Thursday, July 15, 2010

Code Reviews, the Lost Art

Nearly every software development shop worth its salt has some form of what is known as a code review and nearly every developer dislikes them. Most matured developers tend to like the idea of code reviews but given the choice, on there next commit they would likely opt to not send their code for code review. The reason why is simple, code reviews can delay the forward progress of the software and they take time. When you have other developers needing access to the library you just wrote it is hard to say we need to take a few hours to a week of our time to look over my code. I think we should be able to make code reviews better and into something everyone wants to do.

After a code review I often finding myself wondering was what was found worth my time and the reviewers time? Most of the code reviews that I have been apart of have had minor suggestions or more commonly code standards compliance problems. When you rummage through several hundred or a few thousand lines of code during a code review and all that is found is that you have a few extra blank lines or should change the name of a variable, it does seem like a bit of a wast.

I'm not saying that we should not care about those extra lines or any code standard for that matter. I'm a big fan of code standards, I think they help in the readability of code. I'm saying that there is a cost to code reviews, we have to weigh those costs against the rewards. When a reviewer only finds a few compliance issues, things that could be fixed by anyone that is reading through the code, it was not worth the time the reviewer spent reviewing.
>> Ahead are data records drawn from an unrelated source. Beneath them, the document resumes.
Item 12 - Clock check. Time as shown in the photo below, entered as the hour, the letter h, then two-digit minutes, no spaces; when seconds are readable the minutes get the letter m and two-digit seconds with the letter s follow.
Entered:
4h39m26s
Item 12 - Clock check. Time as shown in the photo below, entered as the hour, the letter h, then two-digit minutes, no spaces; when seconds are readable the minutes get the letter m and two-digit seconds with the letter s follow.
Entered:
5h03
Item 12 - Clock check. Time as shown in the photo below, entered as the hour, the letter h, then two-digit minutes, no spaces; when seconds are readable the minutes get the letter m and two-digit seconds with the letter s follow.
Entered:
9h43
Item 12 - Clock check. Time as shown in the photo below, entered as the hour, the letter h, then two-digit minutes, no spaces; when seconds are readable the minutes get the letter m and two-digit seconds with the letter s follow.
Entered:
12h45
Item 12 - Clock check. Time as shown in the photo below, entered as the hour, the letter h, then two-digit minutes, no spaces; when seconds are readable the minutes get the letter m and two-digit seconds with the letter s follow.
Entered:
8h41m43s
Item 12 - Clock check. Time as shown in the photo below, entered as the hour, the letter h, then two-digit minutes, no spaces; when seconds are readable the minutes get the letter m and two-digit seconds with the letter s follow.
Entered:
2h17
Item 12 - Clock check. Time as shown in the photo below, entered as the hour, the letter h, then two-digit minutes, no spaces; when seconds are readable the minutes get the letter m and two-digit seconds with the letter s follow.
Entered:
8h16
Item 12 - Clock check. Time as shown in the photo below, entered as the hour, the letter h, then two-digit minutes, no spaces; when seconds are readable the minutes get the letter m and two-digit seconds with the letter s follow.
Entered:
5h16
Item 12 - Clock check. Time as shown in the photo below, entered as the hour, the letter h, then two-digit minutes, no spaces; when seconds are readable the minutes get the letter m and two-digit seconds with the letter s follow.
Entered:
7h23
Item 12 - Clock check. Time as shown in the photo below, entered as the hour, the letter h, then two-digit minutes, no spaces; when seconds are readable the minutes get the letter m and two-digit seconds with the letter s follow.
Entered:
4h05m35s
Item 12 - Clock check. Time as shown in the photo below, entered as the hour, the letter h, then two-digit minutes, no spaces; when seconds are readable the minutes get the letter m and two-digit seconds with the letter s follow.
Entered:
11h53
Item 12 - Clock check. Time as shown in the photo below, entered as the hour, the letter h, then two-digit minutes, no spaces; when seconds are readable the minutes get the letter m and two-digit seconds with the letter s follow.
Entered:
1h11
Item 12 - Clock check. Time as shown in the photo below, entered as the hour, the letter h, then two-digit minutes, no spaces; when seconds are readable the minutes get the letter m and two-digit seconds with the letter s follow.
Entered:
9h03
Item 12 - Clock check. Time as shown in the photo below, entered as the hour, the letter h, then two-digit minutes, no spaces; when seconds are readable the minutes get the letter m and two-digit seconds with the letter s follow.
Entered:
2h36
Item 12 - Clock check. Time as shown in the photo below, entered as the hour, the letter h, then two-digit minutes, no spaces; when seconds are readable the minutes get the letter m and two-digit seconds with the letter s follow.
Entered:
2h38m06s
So how do we make code reviews worth everyone's time? Simple, we change the intent of a code review back to what the actual intent was. Code reviews are put into place to find bugs. Bugs that would show up to an end user or other developers that are trying to use the code.

You may say, “well Cory that is what every code reviewer is doing, they are looking for bugs.” However that is not true, sure they are looking for obvious bugs like unassigned variables being referenced, but they are not looking for deep bugs. One of the most common bugs comes from input validation, and yet it is a bug that is often over looked in code reviews. This is because it is often difficult to tell exactly where input to a function is coming from and how much it should be trusted. Detecting multi-level bugs requires a reviewer to see how the multiple levels interact and the path of the code in correct and error states. This kind of review takes a lot of time and drastically increases the complexity of a code review. The sharp increase is due to the fact that we are moving a code review from a mostly passive practice to a very active process.

Obviously code reviews could not detect all bugs and there will be times when a code review will not find any bugs. From this active process of a code review you get a new found level of confidence. Bug counts will be decrease and actual development should increase. This confidence is how a code review pay for themselves.